### Your objective
Throughout the material below, count each line in which the word "back" appears, then reply with the count only.

*** Given records ***

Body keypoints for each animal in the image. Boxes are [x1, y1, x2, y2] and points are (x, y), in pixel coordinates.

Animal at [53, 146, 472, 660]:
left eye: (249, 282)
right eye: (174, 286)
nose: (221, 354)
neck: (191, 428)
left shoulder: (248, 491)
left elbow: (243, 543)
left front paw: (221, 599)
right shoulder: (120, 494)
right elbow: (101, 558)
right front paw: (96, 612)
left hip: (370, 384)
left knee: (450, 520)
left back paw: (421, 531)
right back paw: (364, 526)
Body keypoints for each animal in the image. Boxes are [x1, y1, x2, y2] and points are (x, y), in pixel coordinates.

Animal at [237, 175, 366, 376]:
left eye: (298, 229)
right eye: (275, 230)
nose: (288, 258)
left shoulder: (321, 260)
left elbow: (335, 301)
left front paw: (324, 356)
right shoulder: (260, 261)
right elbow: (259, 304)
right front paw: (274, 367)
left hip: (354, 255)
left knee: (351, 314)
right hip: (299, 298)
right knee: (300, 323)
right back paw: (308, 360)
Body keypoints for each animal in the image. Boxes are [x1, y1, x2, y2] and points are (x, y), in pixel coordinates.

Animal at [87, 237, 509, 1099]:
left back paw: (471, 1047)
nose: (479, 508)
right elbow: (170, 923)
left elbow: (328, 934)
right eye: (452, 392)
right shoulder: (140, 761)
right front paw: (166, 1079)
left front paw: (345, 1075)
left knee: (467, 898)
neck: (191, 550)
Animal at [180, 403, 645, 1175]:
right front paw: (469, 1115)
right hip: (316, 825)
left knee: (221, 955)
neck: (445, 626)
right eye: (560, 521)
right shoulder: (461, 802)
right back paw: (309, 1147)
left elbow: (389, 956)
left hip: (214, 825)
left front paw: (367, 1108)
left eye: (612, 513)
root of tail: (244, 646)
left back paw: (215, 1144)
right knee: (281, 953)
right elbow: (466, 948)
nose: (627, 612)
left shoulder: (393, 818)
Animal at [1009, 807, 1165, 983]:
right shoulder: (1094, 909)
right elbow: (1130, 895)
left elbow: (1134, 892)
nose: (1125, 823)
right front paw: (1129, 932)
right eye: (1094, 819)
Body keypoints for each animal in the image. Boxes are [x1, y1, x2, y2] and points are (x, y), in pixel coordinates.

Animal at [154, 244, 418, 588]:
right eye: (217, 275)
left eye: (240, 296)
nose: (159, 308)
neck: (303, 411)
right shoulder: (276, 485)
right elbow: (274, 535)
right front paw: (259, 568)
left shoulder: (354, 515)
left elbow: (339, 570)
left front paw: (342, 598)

***

### Written answer
6